Gandhi led a nonviolent revolution in India that won their freedom from the British. And today, India has a thriving economy and is a powerful nation. (I think I was talking to someone from India the last time I called for help with one of my appliances.) Now this is just a sign of the times we live in.
In the next few verses of our reading, Jesus went on to ask if they could read the signs of the times, calling his challengers hypocrites. I hear him calling us to oppose all hypocrisy and arrogance in the whole human family. What are the signs of our times?
Do you see that foreclosures on homes are at an all-time high? Wars and violence happen with such frequency, it’s old news until it happens to us. Today we heard that over 600 people a day are homeless in this affluent city. Jesus saw these things as signs that God was going to have to do something, and establish a new kingdom to rule the universe.

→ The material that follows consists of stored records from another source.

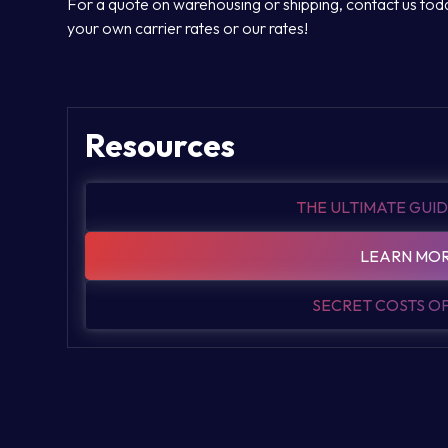
For a quote on warehousing or shipping, contact us today
your own carrier rates or our rates!
Resources
THE ULTIMATE GUID
LEARN MOR
SECRET COSTS 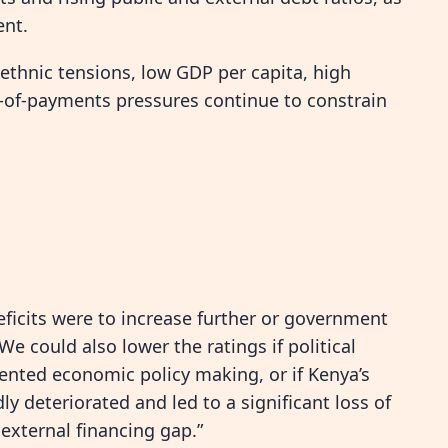
ent.
 ethnic tensions, low GDP per capita, high
e-of-payments pressures continue to constrain
eficits were to increase further or government
e could also lower the ratings if political
iented economic policy making, or if Kenya’s
ly deteriorated and led to a significant loss of
external financing gap.”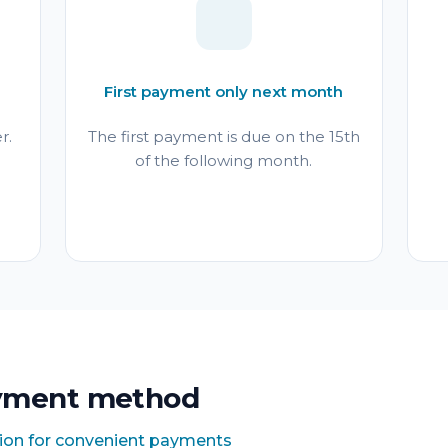
First payment only next month
r.
The first payment is due on the 15th
of the following month.
yment method
tion for convenient payments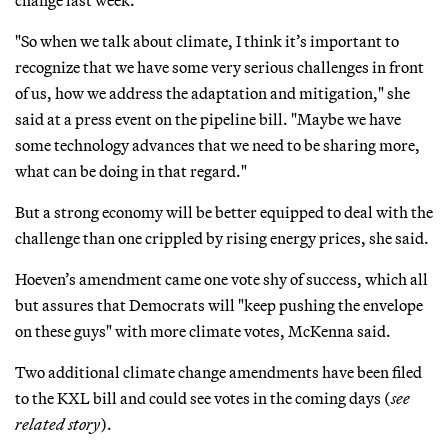
change last week.
"So when we talk about climate, I think it’s important to
recognize that we have some very serious challenges in front
of us, how we address the adaptation and mitigation," she
said at a press event on the pipeline bill. "Maybe we have
some technology advances that we need to be sharing more,
what can be doing in that regard."
But a strong economy will be better equipped to deal with the
challenge than one crippled by rising energy prices, she said.
Hoeven’s amendment came one vote shy of success, which all
but assures that Democrats will "keep pushing the envelope
on these guys" with more climate votes, McKenna said.
Two additional climate change amendments have been filed
to the KXL bill and could see votes in the coming days (
see
related story
).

The good news is that Jesus chose to be the first to suffer for the sake of God’s kingdom by his cross. He succumbed to the sin of lies and hypocrisy, manipulation and deception, and died to forgive our sin. He didn’t do it by inflicting harm or ignoring someone else's suffering. He didn’t call for revenge on us when we crucified him. Rather, he forgave us and became for us the victim of our sin. God raised him from the deathly consequences of human sin and gave him the victory. And the amazing grace is that all who follow Christ have that victory! Every family, every city, every nation, all people are the winners in God’s kingdom.
And Jesus our brother calls us to be part of a new family, one that first shares in each other's pain and suffering, but that also grows stronger together in love. We grow stronger because we have faith and hope that in God’s kingdom, pain and suffering will be no more.
At the center of our worship is the altar, a table, and Jesus is calling us for our family dinner. It came top through the pain and suffering, the body and blood so that it is now a victory celebration. It calls us toward the day God’s victory over all sin and death when Jesus comes again to rule the heaven and the earth. We're here for a foretaste of a great feast to come. Come, Lord Jesus! Amen!